Instructions to follow: How does the data below read from its first line through the line containing "Use elementos visuales"? Print those lines exactly.
+++++
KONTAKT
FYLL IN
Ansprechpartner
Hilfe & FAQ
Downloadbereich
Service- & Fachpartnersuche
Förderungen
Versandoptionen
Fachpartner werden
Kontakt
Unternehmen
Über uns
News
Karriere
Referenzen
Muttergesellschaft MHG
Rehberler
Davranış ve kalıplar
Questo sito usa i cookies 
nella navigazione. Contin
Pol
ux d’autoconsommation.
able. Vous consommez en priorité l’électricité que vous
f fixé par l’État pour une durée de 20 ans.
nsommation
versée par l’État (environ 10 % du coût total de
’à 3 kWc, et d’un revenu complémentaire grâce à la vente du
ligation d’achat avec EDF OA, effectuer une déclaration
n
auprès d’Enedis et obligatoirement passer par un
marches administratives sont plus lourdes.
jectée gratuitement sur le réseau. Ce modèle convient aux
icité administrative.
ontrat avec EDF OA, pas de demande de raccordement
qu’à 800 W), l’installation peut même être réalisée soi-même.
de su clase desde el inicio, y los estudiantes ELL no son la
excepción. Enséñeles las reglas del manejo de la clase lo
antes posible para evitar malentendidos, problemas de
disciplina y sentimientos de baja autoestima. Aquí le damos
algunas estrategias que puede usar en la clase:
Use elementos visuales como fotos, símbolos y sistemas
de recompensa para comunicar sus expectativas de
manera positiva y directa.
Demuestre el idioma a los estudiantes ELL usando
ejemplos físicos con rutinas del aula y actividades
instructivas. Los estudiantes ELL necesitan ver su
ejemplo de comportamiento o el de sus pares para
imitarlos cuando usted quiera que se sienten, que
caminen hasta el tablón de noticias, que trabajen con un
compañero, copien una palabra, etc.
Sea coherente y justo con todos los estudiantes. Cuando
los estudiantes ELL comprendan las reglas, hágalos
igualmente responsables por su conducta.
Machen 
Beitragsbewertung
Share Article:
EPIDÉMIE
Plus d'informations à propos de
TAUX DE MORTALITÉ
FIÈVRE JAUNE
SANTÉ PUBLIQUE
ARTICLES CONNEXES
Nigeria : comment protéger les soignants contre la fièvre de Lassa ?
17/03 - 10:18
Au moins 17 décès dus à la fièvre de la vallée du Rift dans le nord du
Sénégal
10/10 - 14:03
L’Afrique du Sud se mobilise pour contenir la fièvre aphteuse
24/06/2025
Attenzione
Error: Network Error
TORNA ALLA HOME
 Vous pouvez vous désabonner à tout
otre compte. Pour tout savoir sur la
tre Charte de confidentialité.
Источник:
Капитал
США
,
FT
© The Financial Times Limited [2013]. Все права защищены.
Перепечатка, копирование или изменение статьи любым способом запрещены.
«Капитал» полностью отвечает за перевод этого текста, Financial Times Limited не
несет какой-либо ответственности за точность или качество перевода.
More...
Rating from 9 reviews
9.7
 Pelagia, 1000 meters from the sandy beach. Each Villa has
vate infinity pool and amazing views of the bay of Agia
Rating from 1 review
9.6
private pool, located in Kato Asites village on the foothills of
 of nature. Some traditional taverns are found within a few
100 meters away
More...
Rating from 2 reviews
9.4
+++++
Final answer:
KONTAKT
FYLL IN
Ansprechpartner
Hilfe & FAQ
Downloadbereich
Service- & Fachpartnersuche
Förderungen
Versandoptionen
Fachpartner werden
Kontakt
Unternehmen
Über uns
News
Karriere
Referenzen
Muttergesellschaft MHG
Rehberler
Davranış ve kalıplar
Questo sito usa i cookies 
nella navigazione. Contin
Pol
ux d’autoconsommation.
able. Vous consommez en priorité l’électricité que vous
f fixé par l’État pour une durée de 20 ans.
nsommation
versée par l’État (environ 10 % du coût total de
’à 3 kWc, et d’un revenu complémentaire grâce à la vente du
ligation d’achat avec EDF OA, effectuer une déclaration
n
auprès d’Enedis et obligatoirement passer par un
marches administratives sont plus lourdes.
jectée gratuitement sur le réseau. Ce modèle convient aux
icité administrative.
ontrat avec EDF OA, pas de demande de raccordement
qu’à 800 W), l’installation peut même être réalisée soi-même.
de su clase desde el inicio, y los estudiantes ELL no son la
excepción. Enséñeles las reglas del manejo de la clase lo
antes posible para evitar malentendidos, problemas de
disciplina y sentimientos de baja autoestima. Aquí le damos
algunas estrategias que puede usar en la clase:
Use elementos visuales como fotos, símbolos y sistemas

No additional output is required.